Allegation: It has been claimed by a data subject that the incident subject to the news is not about herself and her child and that the use and spread of the photo taken from her Facebook page is clearly against the law.

Board’s Findings:

The following explanations set forth under the decision of the Board are important:

  • The name and last name of the data subject, and a photo of herself and her child are qualified as “personal data” since those data make the identities of the relevant persons specific or identifiable.
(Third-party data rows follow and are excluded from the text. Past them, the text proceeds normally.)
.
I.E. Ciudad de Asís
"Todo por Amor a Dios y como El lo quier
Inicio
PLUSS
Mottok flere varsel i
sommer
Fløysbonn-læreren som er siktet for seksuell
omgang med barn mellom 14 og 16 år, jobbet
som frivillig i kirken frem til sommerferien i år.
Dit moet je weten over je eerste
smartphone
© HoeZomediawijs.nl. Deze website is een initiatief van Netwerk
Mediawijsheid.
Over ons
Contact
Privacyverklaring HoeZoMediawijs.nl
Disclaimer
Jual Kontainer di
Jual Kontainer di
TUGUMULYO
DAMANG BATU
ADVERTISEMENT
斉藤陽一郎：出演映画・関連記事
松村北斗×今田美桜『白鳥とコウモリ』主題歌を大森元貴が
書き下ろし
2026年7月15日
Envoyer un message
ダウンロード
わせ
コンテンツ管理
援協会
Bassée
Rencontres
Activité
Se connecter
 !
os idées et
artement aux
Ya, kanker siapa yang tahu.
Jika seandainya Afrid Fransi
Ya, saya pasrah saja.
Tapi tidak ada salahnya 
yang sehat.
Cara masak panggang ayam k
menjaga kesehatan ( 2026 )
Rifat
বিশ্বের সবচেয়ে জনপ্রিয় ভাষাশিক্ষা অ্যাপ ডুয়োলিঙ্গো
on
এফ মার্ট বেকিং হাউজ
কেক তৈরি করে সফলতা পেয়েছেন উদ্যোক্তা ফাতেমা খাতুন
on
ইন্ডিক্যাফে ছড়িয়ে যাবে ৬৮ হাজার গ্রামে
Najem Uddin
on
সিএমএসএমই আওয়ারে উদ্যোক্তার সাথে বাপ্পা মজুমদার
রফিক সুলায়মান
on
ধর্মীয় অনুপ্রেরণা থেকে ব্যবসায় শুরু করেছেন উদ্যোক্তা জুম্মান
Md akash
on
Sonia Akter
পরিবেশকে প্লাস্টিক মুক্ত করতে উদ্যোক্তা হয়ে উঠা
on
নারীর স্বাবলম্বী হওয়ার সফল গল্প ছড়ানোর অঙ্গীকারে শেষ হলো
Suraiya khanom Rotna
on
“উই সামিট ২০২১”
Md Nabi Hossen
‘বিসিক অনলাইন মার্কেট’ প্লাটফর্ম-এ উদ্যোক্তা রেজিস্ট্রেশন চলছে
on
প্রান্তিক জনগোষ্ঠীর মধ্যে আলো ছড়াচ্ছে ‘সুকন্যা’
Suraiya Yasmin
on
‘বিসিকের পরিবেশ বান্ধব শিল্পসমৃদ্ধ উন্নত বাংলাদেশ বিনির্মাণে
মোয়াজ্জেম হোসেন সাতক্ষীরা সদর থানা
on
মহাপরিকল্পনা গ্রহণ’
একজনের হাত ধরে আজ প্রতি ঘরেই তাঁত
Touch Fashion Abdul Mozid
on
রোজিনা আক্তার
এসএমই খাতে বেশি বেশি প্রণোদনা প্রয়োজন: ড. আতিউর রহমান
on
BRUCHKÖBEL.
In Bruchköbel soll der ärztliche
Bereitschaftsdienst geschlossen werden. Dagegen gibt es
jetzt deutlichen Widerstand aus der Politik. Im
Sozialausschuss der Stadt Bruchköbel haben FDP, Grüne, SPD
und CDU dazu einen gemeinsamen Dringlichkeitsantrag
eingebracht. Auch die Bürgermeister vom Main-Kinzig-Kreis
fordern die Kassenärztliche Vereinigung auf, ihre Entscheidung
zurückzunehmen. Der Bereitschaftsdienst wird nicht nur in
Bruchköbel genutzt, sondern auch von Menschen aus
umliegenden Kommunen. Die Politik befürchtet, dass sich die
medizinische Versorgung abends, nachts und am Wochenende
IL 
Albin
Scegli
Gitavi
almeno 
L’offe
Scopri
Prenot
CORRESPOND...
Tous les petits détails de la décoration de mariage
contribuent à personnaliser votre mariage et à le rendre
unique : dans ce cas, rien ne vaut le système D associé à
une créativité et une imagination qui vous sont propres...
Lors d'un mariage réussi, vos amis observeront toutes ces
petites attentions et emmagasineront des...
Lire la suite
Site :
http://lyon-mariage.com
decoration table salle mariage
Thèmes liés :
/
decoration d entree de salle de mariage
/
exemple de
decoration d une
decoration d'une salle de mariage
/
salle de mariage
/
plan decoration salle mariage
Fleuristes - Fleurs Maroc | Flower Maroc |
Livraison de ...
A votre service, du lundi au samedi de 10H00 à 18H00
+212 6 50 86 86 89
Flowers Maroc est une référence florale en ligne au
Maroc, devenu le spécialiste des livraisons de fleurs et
Although the photo belonging to the data subjects has been broadcasted by the media company by blurring/icing, it is possible to make the data subjects identifiable when the blurred/iced photo is combined/matched with the other information, such as “name and last name”. This does not remove the personal data nature of the photo since it is possible to access the unblurred/uniced version of the photo when a search is made on the search engines and/or the social media platform Facebook with the name and last name information shared in the news.
  • The activities of the media company such as recording, storage, disclosure, etc. of the name and last name of the data subject and the photo of the data subject and her child, who also qualifies as a data subject under the Personal Data Protection Law no. 6698 (“PDPL”), constitute “personal data processing activity” within the scope of PDPL.
  • The fact that the photo of the data subjects which is used in the news is already publicly available on the Facebook page does not allow the use of this photo for other than its purpose, and the processing of the photo must be based on the personal data processing conditions regulated in the PDPL. Within the scope of the PDPL, the concept of “making publicly available” has a narrower meaning than making personal data available to public in any way and is closely related to the will of the data subject and the purpose of making it public.
  • In the determination of whether the news is of public interest and benefit, it should be evaluated whether the news serves people’s sense of unnecessary curiosity or protects high moral and legal values.

Review: Once again, the definition of personal data and personal data processing activity was made by the Board and the following points were made:

  • Even if a person’s photo is broadcasted by blurring/icing, it qualifies as a personal data when the identity of the person can be exposed when matched with the other information that is also broadcasted with the blurred/iced photo;
  • a person to make his/her photos publicly available, does not mean that any third party can freely use it; it is important to interpret narrowly the will of a data subject while making his/her personal information publicly available; and
  • the news should serve the public interest and benefit rather than unnecessary curiosity.

Accordingly, this decision rendered by the Board once again drew attention to the matters that should be considered within the scope of the PDPL, by media service providers that make news with and/or without benefiting from the exceptions set out under Article 28 of the PDPL, while carrying out their journalism activities.